1838 play by Victor Hugo

Ruy Blas (/fr/) is a tragic drama by Victor Hugo. It was the first play presented at the Théâtre de la Renaissance and opened on November 8, 1838. Though considered by many to be Hugo’s best drama, the play was initially met with only average success.

==Characters==
- Ruy Blas
- Don Salluste de Bazan, Marquis of Finlas
- Don César de Bazan, Count Of Garofa
- Don Guritan
- The Count of Camporeal
- The Marquis of Santa-Cruz
- The Marquis of Basto
- The Count of Albe
- The Marquis of Priego
- Don Manuel Arias
- Montazgo
- Don Antonio Ubilla
- Covadenga
- Gudiel
- Doña Maria de Neubourg, Queen of Spain
- The Duchess of Albuquerque
- Casilda
- A lackey, an alcalde, alguacils, pages, ladies, lords, privy councillors, chaperones, guards, chamber and court bailiffs

==Synopsis==
The scene is Madrid; the time 1699, during the reign of Charles II. Ruy Blas, an indentured commoner (and a poet), dares to love the Queen. The play is a thinly veiled cry for political reform.

The story centers around a practical joke played on the Queen, Maria de Neubourg, by Don Salluste de Bazan, in revenge for being scorned by her. Knowing that his valet Ruy Blas has secretly fallen in love with the Queen, and having previously failed to enlist the aid of his scapegrace but chivalrous cousin Don César in his scheme, Don Salluste disguises Blas as a nobleman and takes him to court. Intelligent and generous, Blas becomes popular, is appointed prime minister, begins useful political and fiscal reforms, and conquers the Queen's heart. A long speech, 101 lines, in which he contrasts the sordid struggle for sinecures in a decaying monarchy with the glories of Emperor Charles V (King Charles I of Spain), is notable.

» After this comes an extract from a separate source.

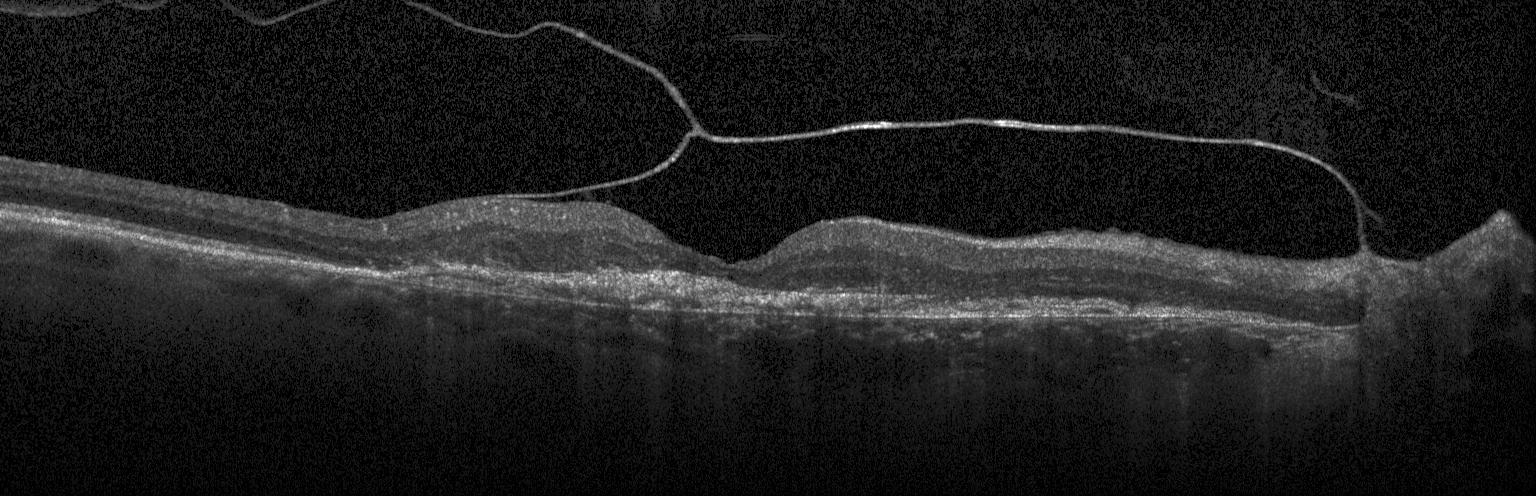
OCT B-scan
Diagnosis: choroidal neovascularization.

Don Salluste returns to take his revenge. The Queen and Ruy Blas are betrayed into a compromising situation by Don Salluste, who, when Don César threatens to frustrate his revenge, ruthlessly sacrifices his cousin to his injured vanity. Don Salluste discloses the masquerade by cruelly humiliating Blas – he commands Blas to close the window and pick up his handkerchief, while trying to explain the condition of Spanish politics. Blas kills him and decides to commit suicide with poison. At his dying moment, he is forgiven by the Queen who openly declares her love for him.

== Antecedents ==
Hugo says he began to write the play on 4 July 1838. The play has, except for the dénouement, constant and perplexing likeness to Edward Bulwer-Lytton's The Lady of Lyons, first acted on 14 February 1838. The idea of a valet set by a scorned lover to woo a fine lady had been turned to dramatic account in Molière's Les Précieuses ridicules. Hugo certainly used Henri de Latouche's La Reine d'Espagne (1831). In his very inaccurate autobiography, Victor Hugo raconté par un témoin de sa vie, Hugo notes as sources for the play Madame d'Aulnoy's Memoirs de la cour d'Espagne, Relation du voyage d'Espagne (1690), Alonso Nuñez de Castro's Solo Madrid es corte (1675) and Jean de Vayrac's État présent d'Espagne (1718).

== Adaptations ==
- Felix Mendelssohn wrote a song from and an overture to Ruy Blas on commission in 1839. Mendelssohn however detested the play. The overture is his opus 95, the song is La chanson des lavandières in his 3 Lieder (Op. 77) in a translation by the Austrian poet Karl Ferdinand Dräxler.
- Maxime de Redon created a parody, Ruy Brac, first performed in 1838 Maxime de Redon des Chapelles
- Irish actor and dramatist Edmund Falconer translated Ruy Blas in 1858. It was performed at the Princess Theatre, London, in late 1858.
- W. S. Gilbert wrote a burlesque of the play, by the same name, in Warne's Christmas Annual for 1866.
- An opera of the same name, by Filippo Marchetti with a libretto by Carlo d'Ormeville was produced at La Scala in Milan in 1869.
- A musical comedy, Ruy Blas and the Blasé Roué, by A. C. Torr and Herbert F. Clark with music by Meyer Lutz, premiered in 1889.
- A 1948 movie, again called Ruy Blas, was directed by Pierre Billon, adapted by Jean Cocteau, and starring Jean Marais, Danielle Darrieux and Marcel Herrand.
- A 1971 movie, La folie des grandeurs, directed by Gérard Oury, adapted by Danièle Thomson, and starring Alice Sapritch, Louis de Funès and Yves Montand, is also based on the play.
- It also formed the basis for a 2002 telefilm by Jacques Weber, again called Ruy Blas.